■ **WORK TO COMPLETE**
Look through the material for lines with the word "format", and copy each one.

■ **DATASET RECORDS**
::::

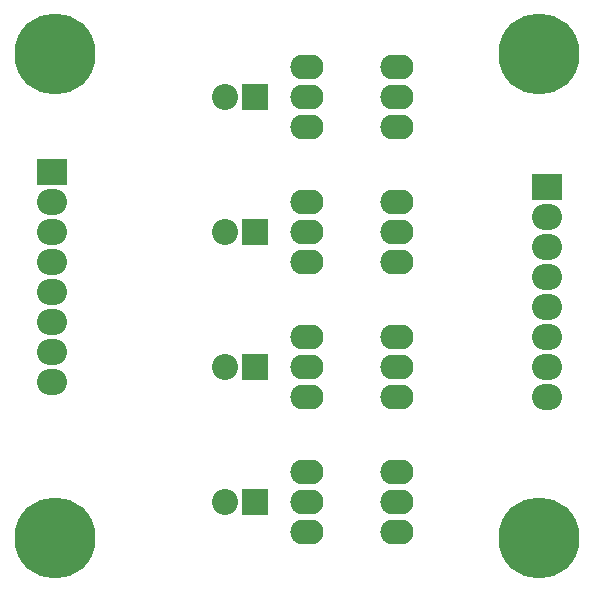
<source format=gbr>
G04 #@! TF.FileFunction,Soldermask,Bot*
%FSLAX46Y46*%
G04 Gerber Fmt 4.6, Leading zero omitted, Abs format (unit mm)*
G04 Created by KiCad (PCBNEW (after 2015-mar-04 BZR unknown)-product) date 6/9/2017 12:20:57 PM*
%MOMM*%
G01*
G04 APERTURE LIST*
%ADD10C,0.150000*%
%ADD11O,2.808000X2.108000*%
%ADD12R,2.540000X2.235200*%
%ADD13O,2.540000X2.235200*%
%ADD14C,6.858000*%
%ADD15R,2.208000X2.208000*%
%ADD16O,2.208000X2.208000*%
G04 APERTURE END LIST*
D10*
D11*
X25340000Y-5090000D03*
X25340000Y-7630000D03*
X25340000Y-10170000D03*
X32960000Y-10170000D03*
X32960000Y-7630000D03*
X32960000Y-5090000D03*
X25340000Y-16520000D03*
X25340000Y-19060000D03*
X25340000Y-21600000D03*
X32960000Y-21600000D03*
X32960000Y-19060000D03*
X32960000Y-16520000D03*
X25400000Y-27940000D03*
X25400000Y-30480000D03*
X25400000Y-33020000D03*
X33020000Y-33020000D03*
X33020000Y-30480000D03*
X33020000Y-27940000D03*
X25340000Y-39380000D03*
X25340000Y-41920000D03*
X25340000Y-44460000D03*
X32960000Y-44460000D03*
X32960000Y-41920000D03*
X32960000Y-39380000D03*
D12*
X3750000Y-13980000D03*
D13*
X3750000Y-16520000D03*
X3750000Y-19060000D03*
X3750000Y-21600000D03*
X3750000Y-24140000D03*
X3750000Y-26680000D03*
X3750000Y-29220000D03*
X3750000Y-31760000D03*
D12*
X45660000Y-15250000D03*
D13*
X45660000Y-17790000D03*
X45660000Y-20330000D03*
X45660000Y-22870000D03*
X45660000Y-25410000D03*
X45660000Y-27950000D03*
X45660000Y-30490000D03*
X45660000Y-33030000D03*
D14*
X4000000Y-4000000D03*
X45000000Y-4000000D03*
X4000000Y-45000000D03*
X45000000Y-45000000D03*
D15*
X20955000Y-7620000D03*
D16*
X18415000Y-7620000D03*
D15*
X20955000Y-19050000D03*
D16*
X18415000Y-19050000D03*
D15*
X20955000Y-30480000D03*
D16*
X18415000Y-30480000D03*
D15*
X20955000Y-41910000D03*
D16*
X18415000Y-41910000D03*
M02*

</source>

::::

■ **WRITTEN ANSWER**
<source format=gbr>
G04 Gerber Fmt 4.6, Leading zero omitted, Abs format (unit mm)*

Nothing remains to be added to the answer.